State of the South 2014: In Greenville, SC, Dirt and Entrepreneurship Go Hand in Hand
At Mill Village Farms, they are growing food and jobs. We visited the farm on a recent State of the South road trip. In a community that has gone through so much after numerous textile mill closings, Mill Village Farms is a ray of light—community members have come together to restore hope for their future by investing in their youth. Each summer the farm employs students, ages 13 to 18. Participants learn how to garden and then sell the produce in their communities and surrounding Upstate South Carolina counties.
On the surface it looks like just another neighborhood garden, but it’s more.
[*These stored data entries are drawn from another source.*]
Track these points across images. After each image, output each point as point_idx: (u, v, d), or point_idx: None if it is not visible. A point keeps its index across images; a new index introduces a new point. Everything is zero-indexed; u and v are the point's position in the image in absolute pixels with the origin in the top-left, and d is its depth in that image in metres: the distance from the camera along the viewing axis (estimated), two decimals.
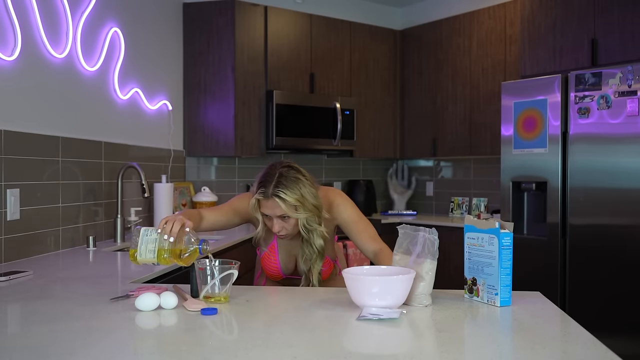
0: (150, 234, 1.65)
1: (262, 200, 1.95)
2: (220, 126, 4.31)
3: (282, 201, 1.91)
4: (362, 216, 2.11)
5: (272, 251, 2.12)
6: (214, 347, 1.23)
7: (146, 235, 1.65)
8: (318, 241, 2.01)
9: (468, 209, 4.93)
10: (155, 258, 1.64)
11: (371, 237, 2.05)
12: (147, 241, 1.64)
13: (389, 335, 1.33)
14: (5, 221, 2.41)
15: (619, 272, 3.24)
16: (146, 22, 3.80)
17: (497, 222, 1.58)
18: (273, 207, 1.93)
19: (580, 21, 3.64)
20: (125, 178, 3.31)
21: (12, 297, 1.76)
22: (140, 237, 1.65)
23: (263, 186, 1.93)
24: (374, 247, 2.02)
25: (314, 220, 1.98)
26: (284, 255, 2.12)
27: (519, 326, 1.45)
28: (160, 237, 1.64)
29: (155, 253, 1.63)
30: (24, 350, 1.22)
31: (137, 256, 1.65)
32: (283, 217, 1.95)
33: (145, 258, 1.64)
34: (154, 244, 1.64)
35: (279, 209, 1.92)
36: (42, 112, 2.73)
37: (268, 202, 1.93)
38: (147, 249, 1.64)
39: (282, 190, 1.90)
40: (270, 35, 4.44)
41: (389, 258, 1.95)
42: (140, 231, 1.66)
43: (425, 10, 5.19)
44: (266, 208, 1.95)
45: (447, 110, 4.81)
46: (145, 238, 1.65)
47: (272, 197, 1.91)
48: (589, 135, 3.38)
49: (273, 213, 1.95)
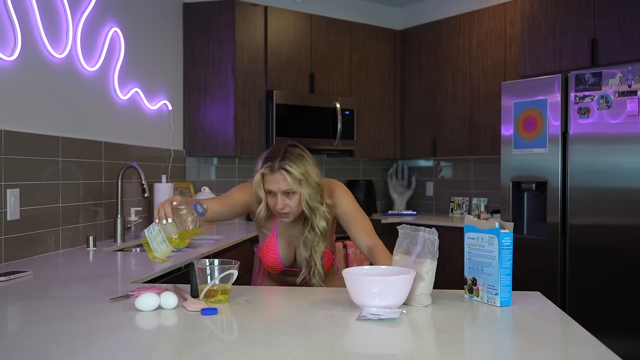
0: (153, 229, 1.68)
1: (268, 175, 1.95)
2: (220, 126, 4.31)
3: (288, 174, 1.92)
4: (361, 210, 2.12)
5: (272, 241, 2.11)
6: (214, 347, 1.23)
7: (151, 233, 1.68)
8: (321, 223, 2.02)
9: (468, 209, 4.93)
10: (170, 246, 1.67)
11: (367, 231, 2.06)
12: (154, 238, 1.67)
13: (389, 335, 1.33)
14: (5, 221, 2.41)
15: (619, 272, 3.24)
16: (146, 22, 3.80)
17: (497, 222, 1.58)
18: (279, 181, 1.94)
19: (580, 21, 3.64)
20: (125, 178, 3.31)
21: (12, 297, 1.76)
22: (148, 238, 1.68)
23: (269, 161, 1.95)
24: (368, 242, 2.03)
25: (316, 199, 1.99)
26: (283, 245, 2.11)
27: (519, 326, 1.45)
28: (161, 226, 1.66)
29: (166, 242, 1.66)
30: (24, 350, 1.22)
31: (156, 255, 1.69)
32: (287, 194, 1.95)
33: (162, 252, 1.68)
34: (160, 235, 1.66)
35: (284, 182, 1.93)
36: (42, 112, 2.73)
37: (274, 177, 1.94)
38: (158, 243, 1.67)
39: (288, 164, 1.93)
40: (270, 35, 4.44)
41: (382, 255, 1.96)
42: (145, 233, 1.69)
43: (425, 10, 5.19)
44: (271, 183, 1.95)
45: (447, 110, 4.81)
46: (152, 236, 1.68)
47: (278, 171, 1.93)
48: (589, 135, 3.38)
49: (278, 188, 1.95)
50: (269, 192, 1.98)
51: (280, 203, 1.96)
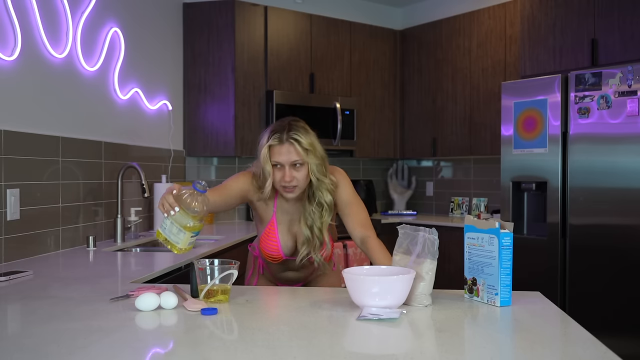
0: (165, 224, 1.69)
1: (276, 147, 1.95)
2: (220, 126, 4.31)
3: (298, 144, 1.93)
4: (359, 200, 2.11)
5: (272, 228, 2.09)
6: (214, 347, 1.23)
7: (165, 229, 1.69)
8: (327, 196, 2.02)
9: (468, 209, 4.93)
10: (187, 232, 1.68)
11: (361, 222, 2.06)
12: (169, 231, 1.68)
13: (389, 335, 1.33)
14: (5, 221, 2.41)
15: (619, 272, 3.24)
16: (146, 22, 3.80)
17: (497, 222, 1.58)
18: (289, 152, 1.94)
19: (580, 21, 3.64)
20: (125, 178, 3.31)
21: (12, 297, 1.76)
22: (164, 234, 1.70)
23: (276, 133, 1.95)
24: (361, 233, 2.03)
25: (322, 171, 2.00)
26: (284, 231, 2.09)
27: (519, 326, 1.45)
28: (171, 218, 1.67)
29: (182, 230, 1.67)
30: (24, 350, 1.22)
31: (178, 246, 1.70)
32: (295, 166, 1.95)
33: (183, 241, 1.69)
34: (174, 227, 1.67)
35: (293, 153, 1.94)
36: (42, 112, 2.73)
37: (283, 147, 1.94)
38: (176, 235, 1.68)
39: (296, 134, 1.94)
40: (270, 35, 4.44)
41: (375, 248, 1.96)
42: (160, 231, 1.70)
43: (425, 10, 5.19)
44: (280, 154, 1.95)
45: (447, 110, 4.81)
46: (166, 231, 1.69)
47: (287, 141, 1.94)
48: (589, 135, 3.38)
49: (288, 159, 1.94)
50: (276, 165, 1.97)
51: (288, 175, 1.95)
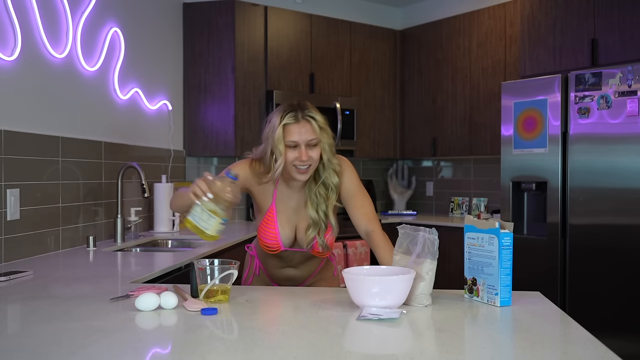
0: (195, 211, 1.68)
1: (292, 125, 1.90)
2: (220, 126, 4.31)
3: (314, 121, 1.91)
4: (364, 191, 2.08)
5: (270, 217, 2.03)
6: (214, 347, 1.23)
7: (195, 215, 1.67)
8: (334, 178, 2.00)
9: (468, 209, 4.93)
10: (217, 218, 1.67)
11: (367, 215, 2.03)
12: (199, 217, 1.67)
13: (389, 335, 1.33)
14: (5, 221, 2.41)
15: (619, 272, 3.24)
16: (146, 22, 3.80)
17: (497, 222, 1.58)
18: (306, 130, 1.90)
19: (580, 21, 3.64)
20: (125, 178, 3.31)
21: (12, 297, 1.76)
22: (193, 221, 1.68)
23: (290, 112, 1.91)
24: (367, 227, 2.01)
25: (333, 151, 1.98)
26: (283, 220, 2.03)
27: (519, 326, 1.45)
28: (202, 204, 1.66)
29: (212, 216, 1.66)
30: (24, 350, 1.22)
31: (208, 232, 1.68)
32: (310, 145, 1.92)
33: (213, 227, 1.68)
34: (205, 213, 1.66)
35: (310, 131, 1.91)
36: (42, 112, 2.73)
37: (299, 126, 1.90)
38: (205, 221, 1.67)
39: (310, 112, 1.92)
40: (270, 35, 4.44)
41: (379, 244, 1.95)
42: (190, 217, 1.69)
43: (425, 10, 5.19)
44: (296, 134, 1.90)
45: (447, 110, 4.81)
46: (196, 217, 1.67)
47: (303, 119, 1.90)
48: (589, 135, 3.38)
49: (304, 138, 1.90)
50: (290, 145, 1.92)
51: (304, 154, 1.90)
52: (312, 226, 2.02)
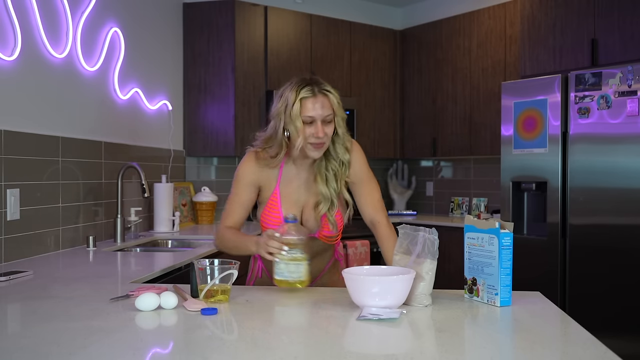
0: (278, 269, 1.71)
1: (309, 99, 1.84)
2: (220, 126, 4.31)
3: (332, 95, 1.87)
4: (373, 177, 2.03)
5: (274, 202, 1.96)
6: (214, 347, 1.23)
7: (281, 274, 1.71)
8: (345, 155, 1.95)
9: (468, 209, 4.93)
10: (302, 263, 1.71)
11: (374, 203, 2.00)
12: (286, 273, 1.71)
13: (389, 335, 1.33)
14: (5, 221, 2.41)
15: (619, 272, 3.24)
16: (146, 22, 3.80)
17: (497, 222, 1.58)
18: (323, 105, 1.85)
19: (580, 21, 3.64)
20: (125, 178, 3.31)
21: (12, 297, 1.76)
22: (282, 278, 1.71)
23: (305, 86, 1.85)
24: (373, 216, 1.99)
25: (346, 126, 1.93)
26: (288, 203, 1.96)
27: (519, 326, 1.45)
28: (284, 261, 1.70)
29: (297, 264, 1.70)
30: (24, 350, 1.22)
31: (303, 280, 1.72)
32: (325, 121, 1.86)
33: (303, 273, 1.71)
34: (290, 265, 1.70)
35: (327, 106, 1.86)
36: (42, 112, 2.73)
37: (316, 100, 1.85)
38: (292, 272, 1.70)
39: (326, 86, 1.88)
40: (270, 35, 4.44)
41: (383, 237, 1.95)
42: (277, 277, 1.72)
43: (425, 10, 5.19)
44: (313, 109, 1.84)
45: (447, 110, 4.81)
46: (283, 274, 1.71)
47: (320, 93, 1.85)
48: (589, 135, 3.38)
49: (321, 113, 1.84)
50: (307, 121, 1.85)
51: (321, 130, 1.84)
52: (323, 202, 1.94)
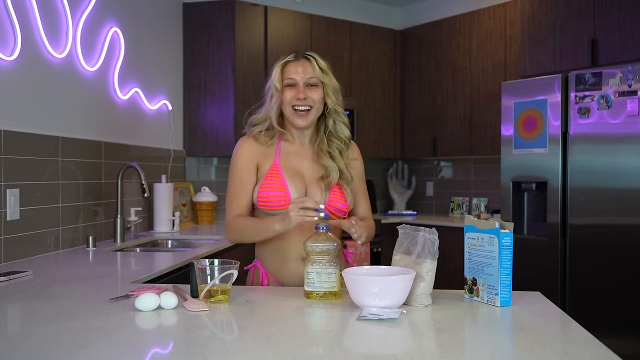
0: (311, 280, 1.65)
1: (291, 63, 1.88)
2: (220, 126, 4.31)
3: (315, 60, 1.88)
4: (365, 185, 2.08)
5: (275, 171, 1.89)
6: (214, 347, 1.23)
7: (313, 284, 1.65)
8: (345, 131, 1.95)
9: (468, 209, 4.93)
10: (336, 272, 1.65)
11: (367, 205, 2.07)
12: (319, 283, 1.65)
13: (389, 335, 1.33)
14: (5, 221, 2.41)
15: (620, 272, 3.24)
16: (146, 22, 3.80)
17: (497, 222, 1.58)
18: (304, 67, 1.87)
19: (580, 21, 3.64)
20: (125, 178, 3.31)
21: (12, 297, 1.76)
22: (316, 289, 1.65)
23: (291, 53, 1.91)
24: (363, 215, 2.05)
25: (338, 101, 1.93)
26: (291, 174, 1.89)
27: (519, 326, 1.45)
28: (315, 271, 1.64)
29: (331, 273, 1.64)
30: (24, 350, 1.22)
31: (335, 290, 1.66)
32: (310, 86, 1.87)
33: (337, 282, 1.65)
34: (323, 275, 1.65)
35: (309, 69, 1.87)
36: (42, 112, 2.73)
37: (298, 62, 1.88)
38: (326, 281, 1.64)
39: (313, 53, 1.91)
40: (270, 35, 4.44)
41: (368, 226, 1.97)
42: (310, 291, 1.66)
43: (425, 10, 5.19)
44: (294, 72, 1.87)
45: (447, 110, 4.81)
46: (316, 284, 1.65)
47: (303, 57, 1.89)
48: (589, 135, 3.38)
49: (302, 76, 1.87)
50: (289, 84, 1.87)
51: (302, 92, 1.85)
52: (333, 172, 1.90)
The farm provides valuable learning opportunities for youth in a community where there’s not much going on in the summers. Sean Dogan, pastor of Long Branch Baptist Church, is one of the farm’s supporters. “The youth of Greenville are great, innovative, smart, spontaneous, and energetic,” Dogan says. “In the right atmosphere and with the right opportunity, they blossom.”
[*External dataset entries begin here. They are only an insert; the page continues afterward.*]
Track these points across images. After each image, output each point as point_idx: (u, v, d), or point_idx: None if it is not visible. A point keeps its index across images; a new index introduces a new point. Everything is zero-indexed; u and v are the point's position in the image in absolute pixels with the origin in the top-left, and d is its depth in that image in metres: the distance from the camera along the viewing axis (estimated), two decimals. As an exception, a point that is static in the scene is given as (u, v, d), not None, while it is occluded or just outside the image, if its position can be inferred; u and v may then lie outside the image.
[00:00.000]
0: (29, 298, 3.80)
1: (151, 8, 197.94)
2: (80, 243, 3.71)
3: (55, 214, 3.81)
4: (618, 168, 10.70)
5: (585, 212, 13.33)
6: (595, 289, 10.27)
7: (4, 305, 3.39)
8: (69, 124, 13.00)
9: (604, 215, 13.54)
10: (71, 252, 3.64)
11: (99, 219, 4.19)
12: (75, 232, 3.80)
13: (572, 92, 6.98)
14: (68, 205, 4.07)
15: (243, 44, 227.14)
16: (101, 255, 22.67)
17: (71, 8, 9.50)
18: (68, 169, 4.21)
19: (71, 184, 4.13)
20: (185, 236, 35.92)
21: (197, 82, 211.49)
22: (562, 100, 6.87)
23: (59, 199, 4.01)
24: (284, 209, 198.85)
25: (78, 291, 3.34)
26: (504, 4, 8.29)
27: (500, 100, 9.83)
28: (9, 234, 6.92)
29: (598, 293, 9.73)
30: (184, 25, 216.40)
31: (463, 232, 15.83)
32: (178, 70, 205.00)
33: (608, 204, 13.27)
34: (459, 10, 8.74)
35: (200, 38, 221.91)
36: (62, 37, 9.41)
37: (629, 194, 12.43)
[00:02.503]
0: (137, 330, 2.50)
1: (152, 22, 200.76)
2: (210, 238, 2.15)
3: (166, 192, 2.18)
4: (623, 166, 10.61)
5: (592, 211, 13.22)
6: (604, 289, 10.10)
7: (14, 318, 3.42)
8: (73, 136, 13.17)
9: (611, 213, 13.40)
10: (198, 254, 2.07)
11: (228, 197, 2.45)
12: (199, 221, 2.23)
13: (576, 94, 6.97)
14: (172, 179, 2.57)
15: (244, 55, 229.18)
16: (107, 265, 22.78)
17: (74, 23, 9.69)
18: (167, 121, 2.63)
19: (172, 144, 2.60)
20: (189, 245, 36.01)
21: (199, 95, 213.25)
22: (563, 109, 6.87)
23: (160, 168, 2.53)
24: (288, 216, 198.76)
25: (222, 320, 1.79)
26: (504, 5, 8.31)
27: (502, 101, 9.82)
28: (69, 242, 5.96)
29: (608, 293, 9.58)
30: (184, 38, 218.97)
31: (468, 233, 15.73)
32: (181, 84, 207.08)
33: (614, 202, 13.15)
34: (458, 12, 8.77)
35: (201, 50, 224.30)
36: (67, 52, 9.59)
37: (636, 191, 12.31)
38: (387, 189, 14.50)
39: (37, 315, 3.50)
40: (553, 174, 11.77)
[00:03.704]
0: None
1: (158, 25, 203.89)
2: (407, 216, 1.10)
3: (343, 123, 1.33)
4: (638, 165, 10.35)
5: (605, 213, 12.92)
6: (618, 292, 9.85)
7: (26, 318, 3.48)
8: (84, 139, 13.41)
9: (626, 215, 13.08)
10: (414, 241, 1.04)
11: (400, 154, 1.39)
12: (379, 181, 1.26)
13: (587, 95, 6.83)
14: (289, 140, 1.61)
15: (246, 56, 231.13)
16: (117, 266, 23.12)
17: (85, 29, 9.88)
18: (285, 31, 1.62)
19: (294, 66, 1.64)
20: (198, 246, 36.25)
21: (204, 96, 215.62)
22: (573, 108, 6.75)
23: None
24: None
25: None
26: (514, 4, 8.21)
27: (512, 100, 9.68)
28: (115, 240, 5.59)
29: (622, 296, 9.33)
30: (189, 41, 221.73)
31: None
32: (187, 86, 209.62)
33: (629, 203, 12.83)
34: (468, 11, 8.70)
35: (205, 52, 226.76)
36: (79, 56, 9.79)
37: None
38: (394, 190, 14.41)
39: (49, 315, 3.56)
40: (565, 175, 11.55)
Here’s Tisha Barnes and Will Fallaw discussing the Youth Partners program and the Good to Go Mobile Market.
In addition to gardening, students in the Youth Partners program learn about leadership, teamwork, and sustainable agriculture in a 10-week partnership with Clemson University. Students learn the concepts of entrepreneurship and write a business plan. Their summer includes a trip to Charleston, S.C., to visit the historic Charleston City Market. They meet with vendors, gather ideas, and develop a vision for a business they want to start.
Once proposals are developed, students pitch their ideas for $1,000 in seed funding. These creative students have come up with really interesting ideas, from bike repair to youth development. By stamping out food deserts and providing at-risk youth with job experience and entrepreneurial skills, Mill Village Farms is changing Greenville communities—one vegetable at a time.